WORK REQUIRED -> Below is a set of entries; give all of them again exactly.

[Stored entries]

--------------------

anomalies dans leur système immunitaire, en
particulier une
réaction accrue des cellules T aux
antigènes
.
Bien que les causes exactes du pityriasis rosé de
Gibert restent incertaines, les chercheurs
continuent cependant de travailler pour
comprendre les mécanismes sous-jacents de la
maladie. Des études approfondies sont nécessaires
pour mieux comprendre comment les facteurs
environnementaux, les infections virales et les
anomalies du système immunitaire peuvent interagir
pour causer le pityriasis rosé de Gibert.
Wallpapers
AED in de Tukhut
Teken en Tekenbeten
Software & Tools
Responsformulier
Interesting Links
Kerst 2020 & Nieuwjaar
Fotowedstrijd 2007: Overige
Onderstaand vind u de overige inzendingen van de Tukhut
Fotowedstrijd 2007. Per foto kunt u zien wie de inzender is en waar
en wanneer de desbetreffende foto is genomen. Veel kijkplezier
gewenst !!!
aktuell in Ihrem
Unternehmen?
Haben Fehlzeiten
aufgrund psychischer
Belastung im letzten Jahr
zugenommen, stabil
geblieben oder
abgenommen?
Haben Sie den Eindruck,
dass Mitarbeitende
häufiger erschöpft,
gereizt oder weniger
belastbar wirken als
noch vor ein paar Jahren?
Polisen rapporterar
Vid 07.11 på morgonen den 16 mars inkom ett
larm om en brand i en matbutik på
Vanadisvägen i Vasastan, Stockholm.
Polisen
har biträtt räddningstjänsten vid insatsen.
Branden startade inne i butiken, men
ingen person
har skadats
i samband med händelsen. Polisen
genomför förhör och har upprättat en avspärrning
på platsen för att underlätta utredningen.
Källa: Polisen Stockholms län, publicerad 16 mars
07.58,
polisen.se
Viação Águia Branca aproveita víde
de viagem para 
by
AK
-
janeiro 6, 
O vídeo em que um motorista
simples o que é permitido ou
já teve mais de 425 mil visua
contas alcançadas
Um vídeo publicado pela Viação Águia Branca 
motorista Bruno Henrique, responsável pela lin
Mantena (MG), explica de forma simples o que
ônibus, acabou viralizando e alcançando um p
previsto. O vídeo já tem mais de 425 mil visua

--------------------

RESULT OF THIS TASK ->
anomalies dans leur système immunitaire, en
particulier une
réaction accrue des cellules T aux
antigènes
.
Bien que les causes exactes du pityriasis rosé de
Gibert restent incertaines, les chercheurs
continuent cependant de travailler pour
comprendre les mécanismes sous-jacents de la
maladie. Des études approfondies sont nécessaires
pour mieux comprendre comment les facteurs
environnementaux, les infections virales et les
anomalies du système immunitaire peuvent interagir
pour causer le pityriasis rosé de Gibert.
Wallpapers
AED in de Tukhut
Teken en Tekenbeten
Software & Tools
Responsformulier
Interesting Links
Kerst 2020 & Nieuwjaar
Fotowedstrijd 2007: Overige
Onderstaand vind u de overige inzendingen van de Tukhut
Fotowedstrijd 2007. Per foto kunt u zien wie de inzender is en waar
en wanneer de desbetreffende foto is genomen. Veel kijkplezier
gewenst !!!
aktuell in Ihrem
Unternehmen?
Haben Fehlzeiten
aufgrund psychischer
Belastung im letzten Jahr
zugenommen, stabil
geblieben oder
abgenommen?
Haben Sie den Eindruck,
dass Mitarbeitende
häufiger erschöpft,
gereizt oder weniger
belastbar wirken als
noch vor ein paar Jahren?
Polisen rapporterar
Vid 07.11 på morgonen den 16 mars inkom ett
larm om en brand i en matbutik på
Vanadisvägen i Vasastan, Stockholm.
Polisen
har biträtt räddningstjänsten vid insatsen.
Branden startade inne i butiken, men
ingen person
har skadats
i samband med händelsen. Polisen
genomför förhör och har upprättat en avspärrning
på platsen för att underlätta utredningen.
Källa: Polisen Stockholms län, publicerad 16 mars
07.58,
polisen.se
Viação Águia Branca aproveita víde
de viagem para 
by
AK
-
janeiro 6, 
O vídeo em que um motorista
simples o que é permitido ou
já teve mais de 425 mil visua
contas alcançadas
Um vídeo publicado pela Viação Águia Branca 
motorista Bruno Henrique, responsável pela lin
Mantena (MG), explica de forma simples o que
ônibus, acabou viralizando e alcançando um p
previsto. O vídeo já tem mais de 425 mil visua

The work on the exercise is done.